Люди добры, киньте грошик!
– Так это ж про вдову Опалёниху!
– Бегали к ней напрасных детей замертвлять, ныне стыдятся.
– А помните, желанные, как от дочери отреклась?
– Ещё бы не помнить!
– А теперь: я не я, дочка снова моя.
Люди охочи смеяться. Особенно глупости и неурядице за соседским забором.
– А дочерь что?
– А она матери: нешто Киец мой трудится, чтоб Хвалько в кружале гулял?
– Ишь твёрдости набралась. А вдова?
– А вдова: вот тебе материнское отвержение, живи киловата, не понесла да не понесёшь.
– О как! А не Вяжихвостка языком наплела?
– Правда истинная, желанные. Баба Моклочиха при том была, своими ушами слышала.
Гудела, вынося попевку, зубанка Хшхерше. Бренькали гусли, лад не в лад стучал бубен. Было весело, потешно, задорно, всё удавалось. Некша допел слова, нашарил пыжатку, повёл вместо голоса. Песня, красы ради, смело забиралась в верха, и они давались Некше через великую силу – устал. В распяленный колпачок сыпалась мзда, да не подаяние убогим, а полновесный почёт.
Теперь трое шли к себе на Отоки, где ютились приживальцами у вдовушки Карасихи. Скоро Глиняный мостик, потом Ломаный, потом Рыбный…
– Так дело пойдёт, – задумался Хшхерше, – в людях мыкаться перестанем, свой дворик выкупим.
– На Ржавой где-нибудь. У болота.
– Широк двор, два шага вдоль…
– Если млад Радиборович не отнимет да обизорники не налетят.
– Тьфу на тебя! Не поминай даже!
– Нищий забот не ведает, богатей с оглядкой живёт.

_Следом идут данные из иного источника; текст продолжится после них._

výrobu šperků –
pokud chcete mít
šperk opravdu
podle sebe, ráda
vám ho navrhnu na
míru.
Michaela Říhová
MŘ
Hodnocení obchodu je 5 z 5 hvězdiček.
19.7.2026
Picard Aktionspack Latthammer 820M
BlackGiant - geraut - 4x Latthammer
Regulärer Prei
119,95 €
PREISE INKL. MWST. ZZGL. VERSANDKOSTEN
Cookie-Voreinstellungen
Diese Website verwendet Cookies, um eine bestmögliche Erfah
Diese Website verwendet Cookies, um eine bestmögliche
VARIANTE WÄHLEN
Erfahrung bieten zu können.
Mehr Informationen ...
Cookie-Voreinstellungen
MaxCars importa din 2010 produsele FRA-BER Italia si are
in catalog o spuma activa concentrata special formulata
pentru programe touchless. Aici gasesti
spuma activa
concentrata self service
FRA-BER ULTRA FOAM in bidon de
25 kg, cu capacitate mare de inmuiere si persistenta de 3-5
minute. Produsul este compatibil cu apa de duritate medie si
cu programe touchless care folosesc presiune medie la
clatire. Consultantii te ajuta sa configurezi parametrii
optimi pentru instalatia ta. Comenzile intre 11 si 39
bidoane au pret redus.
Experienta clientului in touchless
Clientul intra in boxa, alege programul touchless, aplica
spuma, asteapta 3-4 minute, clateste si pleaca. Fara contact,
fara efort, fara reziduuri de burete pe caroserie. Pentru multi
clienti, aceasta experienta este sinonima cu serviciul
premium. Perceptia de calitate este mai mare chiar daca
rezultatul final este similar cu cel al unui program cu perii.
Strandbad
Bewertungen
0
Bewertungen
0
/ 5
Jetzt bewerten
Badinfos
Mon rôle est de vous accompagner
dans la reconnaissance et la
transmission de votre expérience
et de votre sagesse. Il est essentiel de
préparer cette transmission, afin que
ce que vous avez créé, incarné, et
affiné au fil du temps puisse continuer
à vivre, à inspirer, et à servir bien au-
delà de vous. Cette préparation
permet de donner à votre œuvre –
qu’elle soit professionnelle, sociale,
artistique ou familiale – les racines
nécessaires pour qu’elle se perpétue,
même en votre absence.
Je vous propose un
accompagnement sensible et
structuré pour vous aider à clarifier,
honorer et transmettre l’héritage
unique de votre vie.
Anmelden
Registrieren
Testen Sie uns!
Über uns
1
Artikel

– Двор будет, жениться захочется!
Улица Клешебойка незаметно втекла на Глиняный мостик. Здесь была не самая богатая и красивая часть города, но всё-таки дома за заборами и псы во дворах. Чтобы войти в такой двор хозяином, четырёх жизней не хватит.
– Добрый господин… – вкрался в плеск ворги бесцветный шепчущий голос. Что-то коснулось подола Некшиной сорочицы. Только потому и заметил, что привык жить осязанием.
Кувыки обернулись все разом. Каждый поклялся бы: под облокотником древнего мостика только что гулял ветер. Отколь взялся оборванец, угодливо припавший на колено? А вот взялся. Щурил взгляд сквозь серые патлы, тянул руку в свисающем нарукавнике. Не то сам боялся, не то стерёгся их напугать.
Хшхерше отрезал:
– Ступай к уличанской молельне, там подадут.
– Всякому подай, сами с чем пойдём? – буркнул Клыпа.
– К нам в долю хочет!
– Да он раб, – пригляделся Бугорок.
– Рабу у чужих клянчить – хозяина бесславить.
– Иди отселича, пока в воду не свергли!
Вот это в Шегардае любили. Вреда чуть, а плеску! А сраму! Здесь даже молодецкие поединки вершились на мостиках – кто кого сшибёт ударом весла.
Раб съёжился.
– Ты мог бы… петь, – расслышал чуткий слепец. Расслышал, обиделся:
– Что болтаешь? Я полдня людям пел.
– Ну его, Некша. Дай-ка отпинаю, и пошли.
– Чище… краше… голос выпустить…
Услышат ли человека, который одно словечко еле выталкивает, пока ему – десять? Цепкие руки схватили за штаны, за драную гуньку… брызги столбом до самого облокотника!
Посмеявшись, кувыки двинулись дальше.
– Что не жить, когда в жменьке звенить.
– Будем так-то собирать, купим тебе, Клыпа, новый башмак…
– Мне?
– Тебе дёшево, потому что пары не надо.
– В крепких башмаках гулять, люди миловать перестанут.
– А мы не милости просим. Мы гудим-играем, люди нас за то награждают.
– Раньше тоже гудили…
– Раньше мы жалость людскую на себя обращали. А теперь торжане теснятся, слушать хотят.
– Никто таких песен не слагает, как Хшхерше!
Ломаный мостик прозвался так оттого, что сопряг две улицы не в створ, а с заметным изломом. Каменный перебор, годный под ряжи, нашёлся лишь далеко в стороне. Жители Лобка утверждали: Ойдриг всыпал нерадивым мостникам кнутов от души. Показывали даже место, где пороли строителей. Рыбаки из Оток грозили наветчикам кулаками. Их послушать, Ойдриг сам указал отмель: «Здесь ставить велю. Зане – лепота!»